Updated In a touching show of solidarity with its Exchange Online cousin, Microsoft’s Azure Multi-Factor Authentication (MFA) service has fallen over and is struggling to get back up. Again.
If Microsoft hasn’t developed an AI bot capable of filling its social media orifices with apologies yet, then it is surely only a matter of time before it does so.
Microsoft suffers the Tuesday shakes as Exchange Online continues to be wobbly for UK usersREAD MORE
A Microsoft engineer, fingers doubtless weary from writing up last week’s fiasco, took to the Azure status page to admit that, yes, as of 14:25 UTC today, MFA was having problems. But it's ok – it's only a “subset” of customers. The Windows giant went on to warn that those who had MFA required by policy might experience intermittent issues signing in to Azure resources.
These resources include Azure Active Directory. Can you hear the admins wailing?
MFA is undoubtedly a good thing, since it forces users to adopt two or more ways of authentication beyond just a password. A phone, dongle or biometrics can come into play as well. Assuming the MFA service is actually running, of course.
The issue, which is worldwide, comes hot on the heels of the publication of a root cause analysis into the incident last week, which saw a trio of failures that led to users being unable to access their beloved Office 365 services.
is it down again? Same issues as the other day. not acceptable— Olie Denyer (@odee30) November 27, 2018
At the time, Microsoft said it would endeavour to prevent a recurrence of the problem by looking at how it handled testing and updates and review ways of containing failures before they kick off.

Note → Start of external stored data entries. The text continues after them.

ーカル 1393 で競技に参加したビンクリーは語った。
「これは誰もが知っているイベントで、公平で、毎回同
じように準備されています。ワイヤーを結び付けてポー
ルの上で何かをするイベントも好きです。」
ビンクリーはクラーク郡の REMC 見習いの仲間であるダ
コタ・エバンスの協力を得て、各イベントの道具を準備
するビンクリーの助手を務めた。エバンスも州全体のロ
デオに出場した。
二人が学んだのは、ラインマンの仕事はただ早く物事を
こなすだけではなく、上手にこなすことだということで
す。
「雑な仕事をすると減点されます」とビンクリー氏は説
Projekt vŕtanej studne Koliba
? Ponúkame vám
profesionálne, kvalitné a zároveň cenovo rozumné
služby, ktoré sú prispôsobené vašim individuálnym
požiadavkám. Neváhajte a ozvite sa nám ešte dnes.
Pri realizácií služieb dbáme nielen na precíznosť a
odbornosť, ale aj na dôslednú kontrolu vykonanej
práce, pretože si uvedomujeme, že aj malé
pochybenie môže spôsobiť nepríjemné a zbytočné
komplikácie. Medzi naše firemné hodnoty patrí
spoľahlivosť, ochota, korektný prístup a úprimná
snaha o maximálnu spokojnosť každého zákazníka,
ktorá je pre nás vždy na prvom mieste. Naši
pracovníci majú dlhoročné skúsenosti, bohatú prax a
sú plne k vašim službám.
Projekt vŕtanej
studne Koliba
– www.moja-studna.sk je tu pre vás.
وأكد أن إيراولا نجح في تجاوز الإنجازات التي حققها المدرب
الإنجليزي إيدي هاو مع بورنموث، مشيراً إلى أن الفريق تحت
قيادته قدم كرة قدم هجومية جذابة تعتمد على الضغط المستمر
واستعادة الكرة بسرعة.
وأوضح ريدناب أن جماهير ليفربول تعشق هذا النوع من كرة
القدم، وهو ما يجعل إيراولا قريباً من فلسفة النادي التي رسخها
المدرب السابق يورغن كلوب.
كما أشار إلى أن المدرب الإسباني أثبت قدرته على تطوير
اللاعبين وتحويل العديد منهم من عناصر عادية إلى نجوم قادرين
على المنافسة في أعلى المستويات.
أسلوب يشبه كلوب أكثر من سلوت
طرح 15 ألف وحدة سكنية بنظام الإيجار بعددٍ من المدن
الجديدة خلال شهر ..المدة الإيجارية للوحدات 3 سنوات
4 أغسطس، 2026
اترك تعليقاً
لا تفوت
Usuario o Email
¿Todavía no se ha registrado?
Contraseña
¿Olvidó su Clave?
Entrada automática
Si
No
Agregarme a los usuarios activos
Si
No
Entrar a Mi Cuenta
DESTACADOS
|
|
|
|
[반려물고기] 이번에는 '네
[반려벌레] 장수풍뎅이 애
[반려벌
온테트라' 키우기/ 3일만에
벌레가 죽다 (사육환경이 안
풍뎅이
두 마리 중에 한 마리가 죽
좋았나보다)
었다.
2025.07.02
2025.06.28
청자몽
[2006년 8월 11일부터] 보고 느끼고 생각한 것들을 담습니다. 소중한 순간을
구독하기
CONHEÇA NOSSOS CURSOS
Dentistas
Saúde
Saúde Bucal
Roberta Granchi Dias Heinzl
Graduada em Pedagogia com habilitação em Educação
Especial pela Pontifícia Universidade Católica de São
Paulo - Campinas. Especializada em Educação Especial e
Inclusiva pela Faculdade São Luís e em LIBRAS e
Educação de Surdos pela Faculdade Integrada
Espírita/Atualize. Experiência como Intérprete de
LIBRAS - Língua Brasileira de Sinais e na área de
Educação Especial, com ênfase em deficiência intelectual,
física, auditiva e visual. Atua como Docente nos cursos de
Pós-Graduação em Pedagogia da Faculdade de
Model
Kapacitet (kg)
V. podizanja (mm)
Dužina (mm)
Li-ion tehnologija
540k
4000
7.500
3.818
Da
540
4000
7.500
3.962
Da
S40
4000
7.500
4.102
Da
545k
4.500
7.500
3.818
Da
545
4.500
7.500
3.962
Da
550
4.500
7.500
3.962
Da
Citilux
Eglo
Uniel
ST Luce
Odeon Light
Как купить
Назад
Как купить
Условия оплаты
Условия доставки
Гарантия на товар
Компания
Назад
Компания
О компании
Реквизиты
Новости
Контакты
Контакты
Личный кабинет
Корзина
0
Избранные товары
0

Hopefully that review didn’t take long, because there is a failure happening right now that sure needs some containment.
In the meantime, some unkind customers have suggested applying the solution that worked last time. You know: turn it off and turn it on again.
MFA down again. Have you tried to restart? xD pic.twitter.com/dKgYTwqDjr— Mariano de Pedro (@Crower) November 27, 2018
We contacted Microsoft to find out what had become of the service and the lessons learned from last week, but have yet receive a response. ®
Updated to add
According to Microsoft, "After a preliminary investigation, engineers found that an earlier DNS issue triggered a large number of sign-in requests to fail, which resulted in backend infrastructure becoming unhealthy."
And yes, the outage was tackled, and systems restored, after switching equipment off and on again: "After the DNS issue was resolved, engineers then focused on cycling the relevant backend services to resolve the congestion issue. They observed a decrease in the failure rate after the reboot cycles."
A full postmortem will be released in the next few days.